На лице его появилось столь знакомое Уотсону насмешливое, ироническое выражение.

— Да, да! — выкрикнул Уотсон. — Я ему сочувствую от всей души! И мне искренно жаль, что Пушкин не нашел ничего лучшего, как уготовить этому своему герою столь печальный конец.

— Успокойтесь, Уотсон, — охладил пыл своего друга Холмс. — Я ведь уже говорил вам, что до известной степени тоже готов сочувствовать Германну. Но, несмотря на все мое сочувствие, печальный конец его представляется мне вполне закономерным. И даже, если хотите, неизбежным.

— Иначе говоря, вы считаете, что Германн получил по заслугам? Но тогда следовало закончить повесть совсем не так.

— А как?

— Разоблачением Германна. Чтобы не было этого мистического тумана. Чтобы все было просто, ясно, логично, как…

— Как в детективе, — закончил Холмс.

— Да, если хотите, как в детективе, — согласился Уотсон. — А что в этом плохого, смею вас спросить? Кто другой, а уж мы с вами, мне кажется, должны с почтением относиться к славному жанру детектива, в котором сами снискали неизменную любовь читателей.

— Меньше, чем кто бы то ни было, я намерен хулить этот род литературы, которому, как вы справедливо заметили, я обязан и своей скромной известностью и своей высокой профессиональной репутацией, — сказал Холмс. — Однако должен вам напомнить, что Пушкин сочинял не детектив.
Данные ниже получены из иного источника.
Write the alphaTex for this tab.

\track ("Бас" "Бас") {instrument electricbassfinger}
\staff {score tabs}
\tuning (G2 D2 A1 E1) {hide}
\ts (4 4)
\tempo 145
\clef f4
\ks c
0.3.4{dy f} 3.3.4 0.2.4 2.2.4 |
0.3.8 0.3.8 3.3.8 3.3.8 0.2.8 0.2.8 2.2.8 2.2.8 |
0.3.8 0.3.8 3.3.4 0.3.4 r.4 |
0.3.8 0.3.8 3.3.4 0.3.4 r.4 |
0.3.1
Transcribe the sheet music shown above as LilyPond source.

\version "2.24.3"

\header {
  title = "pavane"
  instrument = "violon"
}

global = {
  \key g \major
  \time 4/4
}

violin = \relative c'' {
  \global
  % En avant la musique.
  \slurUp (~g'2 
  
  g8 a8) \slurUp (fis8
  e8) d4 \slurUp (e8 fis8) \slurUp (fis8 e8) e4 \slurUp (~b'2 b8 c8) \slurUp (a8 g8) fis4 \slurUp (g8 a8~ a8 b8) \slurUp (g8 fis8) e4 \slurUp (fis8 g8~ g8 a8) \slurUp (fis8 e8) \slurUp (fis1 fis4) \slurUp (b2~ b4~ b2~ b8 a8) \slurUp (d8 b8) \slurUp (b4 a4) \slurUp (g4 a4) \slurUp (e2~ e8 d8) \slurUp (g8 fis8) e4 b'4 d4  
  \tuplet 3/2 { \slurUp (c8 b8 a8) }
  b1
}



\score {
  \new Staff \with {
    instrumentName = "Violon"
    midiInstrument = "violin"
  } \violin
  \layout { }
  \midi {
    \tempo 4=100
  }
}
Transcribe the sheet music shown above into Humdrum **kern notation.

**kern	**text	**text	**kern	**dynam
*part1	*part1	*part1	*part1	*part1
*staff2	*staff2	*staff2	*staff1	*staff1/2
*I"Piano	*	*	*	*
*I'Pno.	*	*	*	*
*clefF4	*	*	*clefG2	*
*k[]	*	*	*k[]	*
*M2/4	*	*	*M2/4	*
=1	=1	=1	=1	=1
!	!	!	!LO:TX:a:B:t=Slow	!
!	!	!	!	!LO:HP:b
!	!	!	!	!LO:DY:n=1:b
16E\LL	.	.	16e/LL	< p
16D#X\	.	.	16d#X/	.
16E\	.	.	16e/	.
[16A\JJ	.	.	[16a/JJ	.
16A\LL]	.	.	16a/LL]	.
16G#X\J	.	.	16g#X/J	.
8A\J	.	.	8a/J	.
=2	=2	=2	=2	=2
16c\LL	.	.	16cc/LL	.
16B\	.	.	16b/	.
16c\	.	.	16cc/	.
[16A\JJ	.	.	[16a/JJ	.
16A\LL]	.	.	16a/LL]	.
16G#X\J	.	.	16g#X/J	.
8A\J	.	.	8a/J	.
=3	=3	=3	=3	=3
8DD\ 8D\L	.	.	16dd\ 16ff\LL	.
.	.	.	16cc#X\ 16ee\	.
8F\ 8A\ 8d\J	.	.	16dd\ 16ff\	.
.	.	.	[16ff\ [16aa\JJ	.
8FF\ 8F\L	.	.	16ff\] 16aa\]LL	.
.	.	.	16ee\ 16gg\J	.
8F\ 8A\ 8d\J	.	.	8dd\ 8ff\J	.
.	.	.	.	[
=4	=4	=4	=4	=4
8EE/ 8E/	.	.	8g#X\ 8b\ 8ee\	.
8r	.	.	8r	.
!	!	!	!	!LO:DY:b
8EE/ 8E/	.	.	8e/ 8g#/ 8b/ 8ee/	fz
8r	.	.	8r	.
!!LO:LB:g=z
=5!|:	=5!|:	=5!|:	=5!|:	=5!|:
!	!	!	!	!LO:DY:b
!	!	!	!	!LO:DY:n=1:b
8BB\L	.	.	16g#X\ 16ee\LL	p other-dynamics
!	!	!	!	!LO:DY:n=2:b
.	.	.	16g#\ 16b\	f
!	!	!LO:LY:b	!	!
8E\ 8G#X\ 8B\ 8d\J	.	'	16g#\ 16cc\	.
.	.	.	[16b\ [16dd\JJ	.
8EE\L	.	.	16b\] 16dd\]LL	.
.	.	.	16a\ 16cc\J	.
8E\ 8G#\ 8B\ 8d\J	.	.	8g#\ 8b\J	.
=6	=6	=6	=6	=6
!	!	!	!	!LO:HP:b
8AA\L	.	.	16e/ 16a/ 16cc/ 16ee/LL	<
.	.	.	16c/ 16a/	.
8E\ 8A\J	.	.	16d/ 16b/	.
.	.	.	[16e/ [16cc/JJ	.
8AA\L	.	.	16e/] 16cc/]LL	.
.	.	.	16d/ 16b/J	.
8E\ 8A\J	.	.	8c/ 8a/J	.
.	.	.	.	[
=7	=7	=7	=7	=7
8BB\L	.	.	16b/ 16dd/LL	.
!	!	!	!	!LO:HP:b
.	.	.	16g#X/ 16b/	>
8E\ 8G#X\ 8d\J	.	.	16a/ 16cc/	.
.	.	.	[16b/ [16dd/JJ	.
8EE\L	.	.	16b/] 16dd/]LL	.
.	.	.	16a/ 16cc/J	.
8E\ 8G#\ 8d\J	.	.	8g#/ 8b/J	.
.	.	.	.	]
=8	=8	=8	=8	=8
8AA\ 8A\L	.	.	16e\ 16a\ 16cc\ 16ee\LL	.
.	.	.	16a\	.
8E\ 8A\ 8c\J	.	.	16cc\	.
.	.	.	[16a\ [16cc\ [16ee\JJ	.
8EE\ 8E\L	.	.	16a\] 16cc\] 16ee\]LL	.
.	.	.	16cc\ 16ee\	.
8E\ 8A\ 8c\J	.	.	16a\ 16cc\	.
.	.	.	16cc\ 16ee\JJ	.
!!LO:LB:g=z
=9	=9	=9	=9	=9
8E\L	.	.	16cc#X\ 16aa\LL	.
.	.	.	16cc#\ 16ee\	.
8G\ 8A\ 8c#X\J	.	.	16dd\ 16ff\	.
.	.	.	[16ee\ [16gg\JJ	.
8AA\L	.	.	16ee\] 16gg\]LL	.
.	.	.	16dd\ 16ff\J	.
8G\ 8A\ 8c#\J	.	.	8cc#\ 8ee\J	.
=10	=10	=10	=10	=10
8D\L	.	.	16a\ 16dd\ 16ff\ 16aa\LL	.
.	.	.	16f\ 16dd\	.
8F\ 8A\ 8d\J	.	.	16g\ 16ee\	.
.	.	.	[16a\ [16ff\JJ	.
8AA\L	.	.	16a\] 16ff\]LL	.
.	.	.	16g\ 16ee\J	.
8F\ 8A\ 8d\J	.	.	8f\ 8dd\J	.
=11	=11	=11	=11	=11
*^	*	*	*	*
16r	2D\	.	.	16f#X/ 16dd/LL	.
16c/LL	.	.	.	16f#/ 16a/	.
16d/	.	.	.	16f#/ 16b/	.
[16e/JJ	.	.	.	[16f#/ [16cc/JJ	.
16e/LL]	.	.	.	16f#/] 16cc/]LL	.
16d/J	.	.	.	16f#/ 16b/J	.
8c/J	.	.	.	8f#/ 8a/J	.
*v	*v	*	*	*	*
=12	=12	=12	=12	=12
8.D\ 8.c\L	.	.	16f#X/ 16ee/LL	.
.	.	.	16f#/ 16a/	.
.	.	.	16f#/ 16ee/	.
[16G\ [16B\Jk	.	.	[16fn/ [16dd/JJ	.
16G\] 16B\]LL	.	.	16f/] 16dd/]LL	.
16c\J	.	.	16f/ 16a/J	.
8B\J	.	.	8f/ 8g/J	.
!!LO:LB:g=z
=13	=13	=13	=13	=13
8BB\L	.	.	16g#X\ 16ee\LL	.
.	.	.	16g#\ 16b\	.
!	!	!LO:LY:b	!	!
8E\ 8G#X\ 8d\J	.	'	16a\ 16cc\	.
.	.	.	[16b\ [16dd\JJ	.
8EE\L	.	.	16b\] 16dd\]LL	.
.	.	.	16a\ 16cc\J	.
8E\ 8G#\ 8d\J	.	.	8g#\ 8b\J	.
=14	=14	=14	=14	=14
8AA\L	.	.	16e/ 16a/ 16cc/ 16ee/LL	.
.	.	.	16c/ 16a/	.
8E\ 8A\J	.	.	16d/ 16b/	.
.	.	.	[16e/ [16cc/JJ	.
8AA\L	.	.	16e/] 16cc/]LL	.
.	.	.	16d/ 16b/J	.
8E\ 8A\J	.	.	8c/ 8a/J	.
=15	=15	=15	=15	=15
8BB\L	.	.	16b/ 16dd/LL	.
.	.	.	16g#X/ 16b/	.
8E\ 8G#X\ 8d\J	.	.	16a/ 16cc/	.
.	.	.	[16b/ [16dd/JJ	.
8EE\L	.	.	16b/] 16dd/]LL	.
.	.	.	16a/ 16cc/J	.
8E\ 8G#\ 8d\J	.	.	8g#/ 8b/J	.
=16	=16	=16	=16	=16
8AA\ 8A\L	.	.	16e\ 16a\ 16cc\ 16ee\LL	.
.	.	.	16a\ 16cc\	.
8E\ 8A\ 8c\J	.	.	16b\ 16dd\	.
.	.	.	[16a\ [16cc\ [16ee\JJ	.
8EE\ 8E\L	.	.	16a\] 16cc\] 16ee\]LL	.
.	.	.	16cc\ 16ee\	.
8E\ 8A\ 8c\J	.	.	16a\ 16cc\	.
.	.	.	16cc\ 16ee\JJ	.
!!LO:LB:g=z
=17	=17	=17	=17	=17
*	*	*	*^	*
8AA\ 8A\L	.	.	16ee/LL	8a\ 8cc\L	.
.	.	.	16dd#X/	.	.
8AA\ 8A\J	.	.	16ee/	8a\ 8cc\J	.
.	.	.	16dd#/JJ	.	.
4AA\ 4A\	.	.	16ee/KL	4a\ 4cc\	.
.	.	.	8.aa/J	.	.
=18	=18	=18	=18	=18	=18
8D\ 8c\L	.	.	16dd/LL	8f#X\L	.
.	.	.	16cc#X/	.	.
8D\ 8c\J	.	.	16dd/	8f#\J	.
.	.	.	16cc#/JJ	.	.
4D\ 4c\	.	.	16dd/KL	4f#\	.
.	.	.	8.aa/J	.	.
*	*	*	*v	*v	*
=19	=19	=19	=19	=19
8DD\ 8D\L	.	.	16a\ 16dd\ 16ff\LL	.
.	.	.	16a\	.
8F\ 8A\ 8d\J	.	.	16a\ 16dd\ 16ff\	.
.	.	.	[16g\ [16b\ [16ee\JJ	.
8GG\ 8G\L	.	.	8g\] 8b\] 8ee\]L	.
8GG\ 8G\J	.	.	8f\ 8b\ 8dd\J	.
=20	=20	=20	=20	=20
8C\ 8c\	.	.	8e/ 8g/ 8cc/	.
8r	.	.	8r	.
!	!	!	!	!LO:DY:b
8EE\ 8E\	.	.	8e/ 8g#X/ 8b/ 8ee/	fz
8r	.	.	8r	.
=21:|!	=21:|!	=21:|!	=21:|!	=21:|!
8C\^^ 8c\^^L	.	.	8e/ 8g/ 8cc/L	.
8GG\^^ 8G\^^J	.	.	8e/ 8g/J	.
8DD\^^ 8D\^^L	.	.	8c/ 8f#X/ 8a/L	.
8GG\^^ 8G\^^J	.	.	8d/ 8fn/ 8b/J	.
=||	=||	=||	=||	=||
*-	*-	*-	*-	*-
В детективе главное — разоблачить преступника. Преступник разоблачен, схвачен — вот и развязка. А что творится у преступника в душе, это автора детективного романа, как правило, не интересует. Пушкина же интересовала в первую очередь душа его героя. Он хотел, чтобы возмездие пришло к Германну не извне, а, так сказать, изнутри. Чтобы источником и даже орудием этого возмездия оказалась его собственная совесть…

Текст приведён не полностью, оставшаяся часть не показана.